Schöpferische Bahnhofszerstörung im Kapitalismus gibt es nicht nur in Stuttgart: Der Kopfbahnhof Haydarpasa in Istanbul wird ausgemustert. An seine Stelle kommt eine Mall.

Der Kopfbahnhof Haydarpasa in Istanbul. Bild: imago/suedraumfoto

Istanbul. Ein scharfer Wind weht vom Meer auf das große Eingangsportal des Bahnhofs. Schneeschauer sorgen dafür, dass das gesamte Gelände um den Bahnhof herum bereits jetzt schon so verlassen daliegt, wie es in ein paar Wochen endgültig der Fall sein wird. Haydarpasa, der berühmte Kopfbahnhof auf der asiatischen Seite Istanbuls, der Bahnhof, von dem aus die Züge nach Anatolien und weiter bis nach Russland und in den Nahen Osten rollten, wird bald Geschichte sein. Dabei ist Haydarpasa nicht irgendein Bahnhof. Er ist, oder besser gesagt war, wie eine große Anschlagtafel neben dem Eingangsportal immer noch verkündet, "ein Symbol der engen Verbundenheit zwischen Deutschland und der Türkei".

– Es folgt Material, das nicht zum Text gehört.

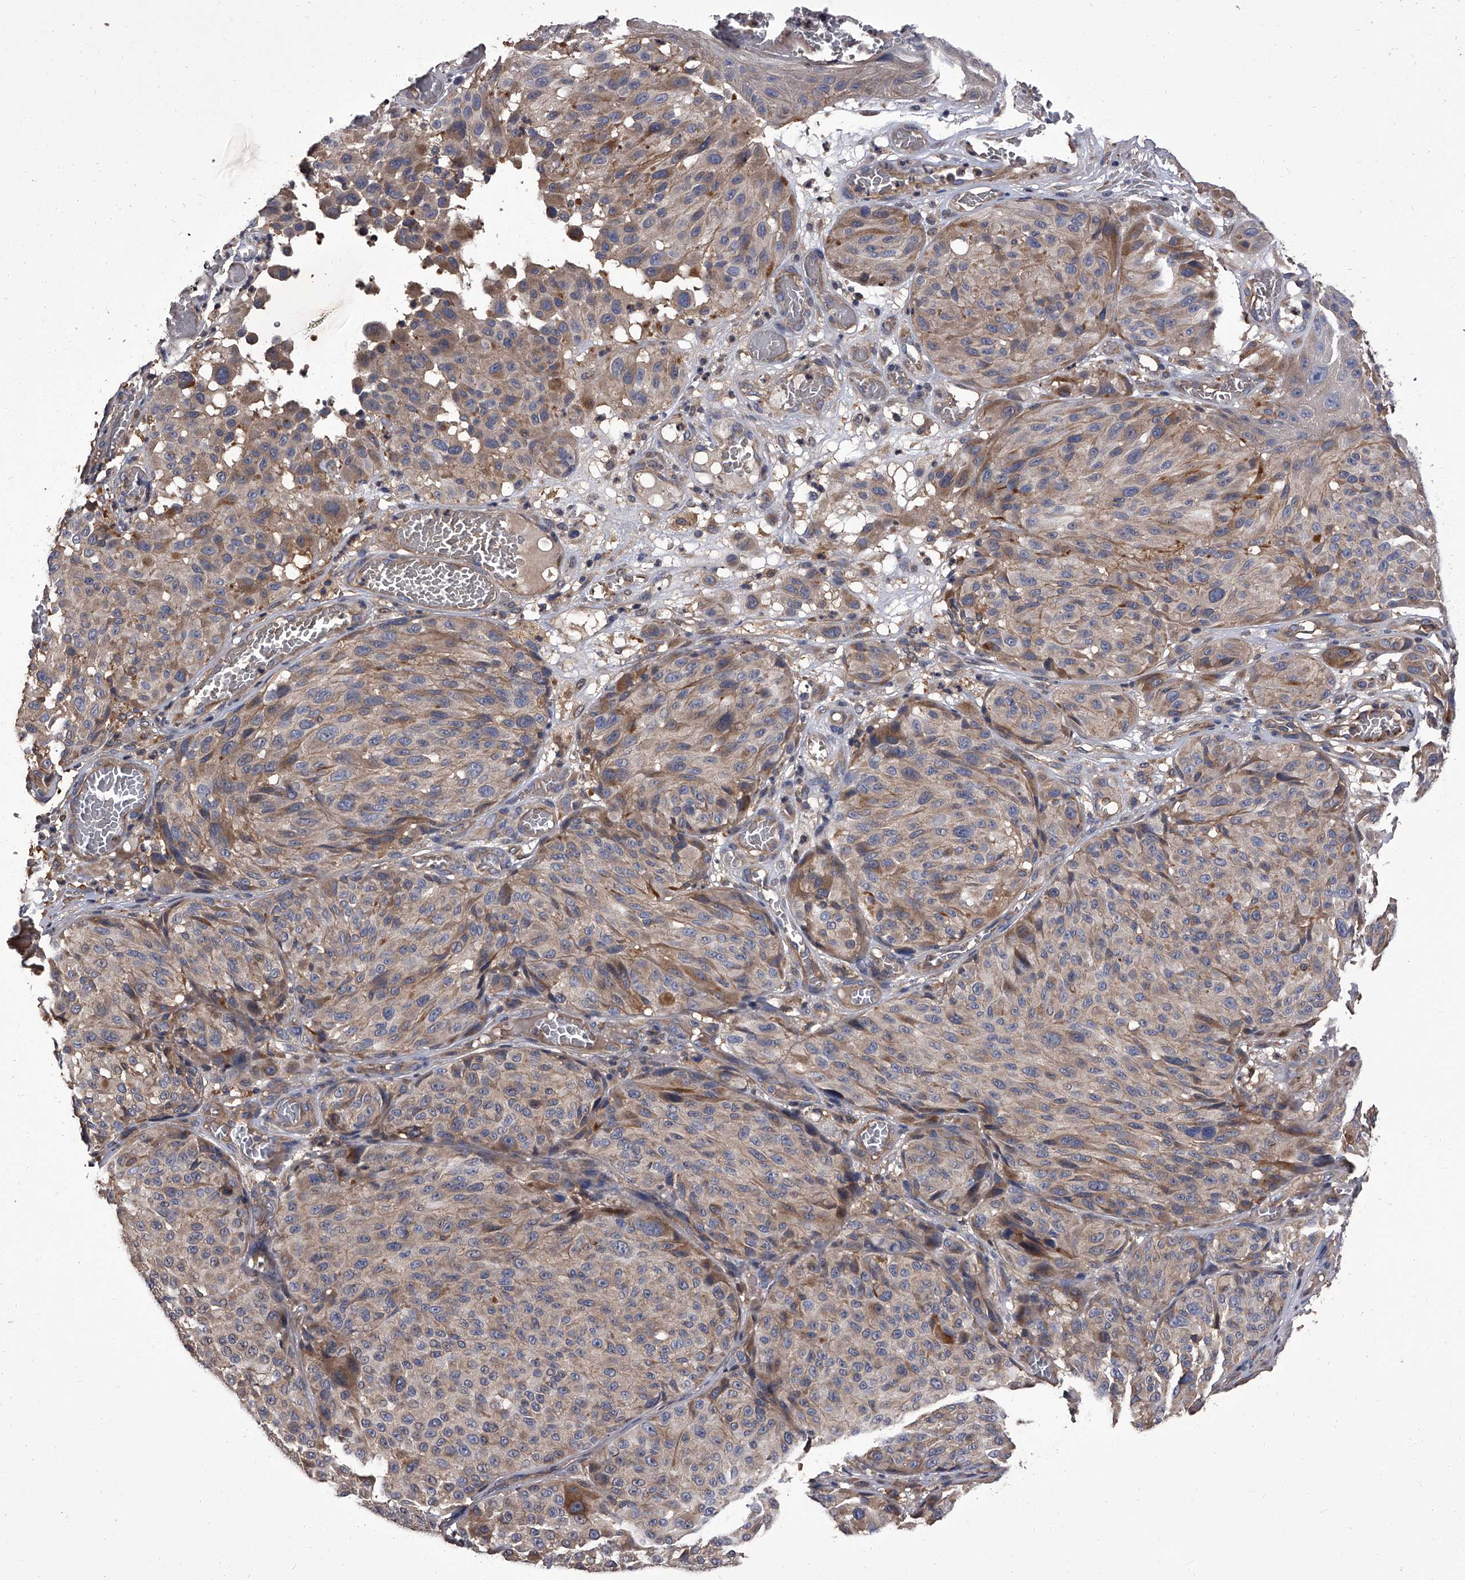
{"staining": {"intensity": "weak", "quantity": "25%-75%", "location": "cytoplasmic/membranous"}, "tissue": "melanoma", "cell_type": "Tumor cells", "image_type": "cancer", "snomed": [{"axis": "morphology", "description": "Malignant melanoma, NOS"}, {"axis": "topography", "description": "Skin"}], "caption": "IHC image of neoplastic tissue: human malignant melanoma stained using immunohistochemistry (IHC) demonstrates low levels of weak protein expression localized specifically in the cytoplasmic/membranous of tumor cells, appearing as a cytoplasmic/membranous brown color.", "gene": "STK36", "patient": {"sex": "male", "age": 83}}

Der Kopfbahnhof Haydarpasa wurde von Mai 1906 bis August 1908 von deutschen Architekten, mit deutschem Geld von türkischen, deutschen und italienischen Arbeitern gemeinsam erbaut. Er war der Ausgangspunkt der legendären Bagdadbahn, mit der das deutsche Kaiserreich seine Träume von einer Expansion in den Orient verwirklichen wollte.

In enger Partnerschaft mit dem damaligen Osmanischen Reich, basierend nicht zuletzt auf der persönlichen Freundschaft des deutschen Kaisers Wilhelm II. mit dem letzten, mit absolutistischer Machtfülle regierenden osmanischen Sultan, Abdülhamid II., wollte das Deutsche Reich neuen Siedlungsraum in Mesopotamien, entlang von Euphrat und Tigris, für sich erschließen und dort die Baumwolle produzieren, mit der die deutsche Textilindustrie sich von Lieferungen aus den USA unabhängig machen sollte.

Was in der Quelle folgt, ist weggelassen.